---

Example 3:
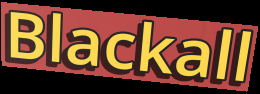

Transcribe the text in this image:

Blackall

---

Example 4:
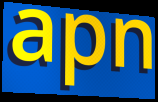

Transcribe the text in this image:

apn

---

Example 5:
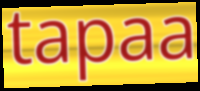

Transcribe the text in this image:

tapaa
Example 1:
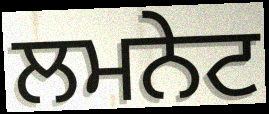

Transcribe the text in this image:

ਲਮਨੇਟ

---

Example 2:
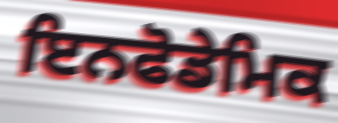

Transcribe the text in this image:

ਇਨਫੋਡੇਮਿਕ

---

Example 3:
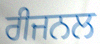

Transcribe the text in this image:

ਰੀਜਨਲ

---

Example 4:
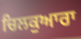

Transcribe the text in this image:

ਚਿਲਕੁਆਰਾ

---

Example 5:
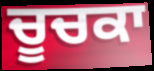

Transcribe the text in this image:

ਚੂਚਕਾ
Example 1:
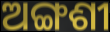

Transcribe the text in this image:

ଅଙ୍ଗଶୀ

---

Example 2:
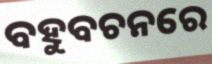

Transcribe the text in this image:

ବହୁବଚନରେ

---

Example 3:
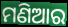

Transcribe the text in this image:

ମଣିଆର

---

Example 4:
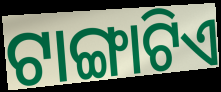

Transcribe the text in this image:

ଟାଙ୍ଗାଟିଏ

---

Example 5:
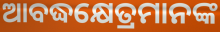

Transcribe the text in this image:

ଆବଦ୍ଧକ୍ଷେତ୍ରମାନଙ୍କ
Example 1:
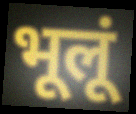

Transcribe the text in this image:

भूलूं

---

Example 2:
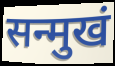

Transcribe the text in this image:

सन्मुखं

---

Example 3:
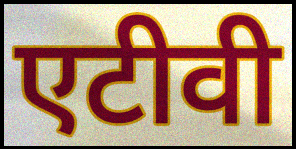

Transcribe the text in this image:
......
WHAT THE TASK ASKS => Return each entry exactly as it stands above, apart from any images.

TASK ANSWER =>
---

Example 3:

Transcribe the text in this image:

Blackall

---

Example 4:

Transcribe the text in this image:

apn

---

Example 5:

Transcribe the text in this image:

tapaa
Example 1:

Transcribe the text in this image:

ਲਮਨੇਟ

---

Example 2:

Transcribe the text in this image:

ਇਨਫੋਡੇਮਿਕ

---

Example 3:

Transcribe the text in this image:

ਰੀਜਨਲ

---

Example 4:

Transcribe the text in this image:

ਚਿਲਕੁਆਰਾ

---

Example 5:

Transcribe the text in this image:

ਚੂਚਕਾ
Example 1:

Transcribe the text in this image:

ଅଙ୍ଗଶୀ

---

Example 2:

Transcribe the text in this image:

ବହୁବଚନରେ

---

Example 3:

Transcribe the text in this image:

ମଣିଆର

---

Example 4:

Transcribe the text in this image:

ଟାଙ୍ଗାଟିଏ

---

Example 5:

Transcribe the text in this image:

ଆବଦ୍ଧକ୍ଷେତ୍ରମାନଙ୍କ
Example 1:

Transcribe the text in this image:

भूलूं

---

Example 2:

Transcribe the text in this image:

सन्मुखं

---

Example 3:

Transcribe the text in this image:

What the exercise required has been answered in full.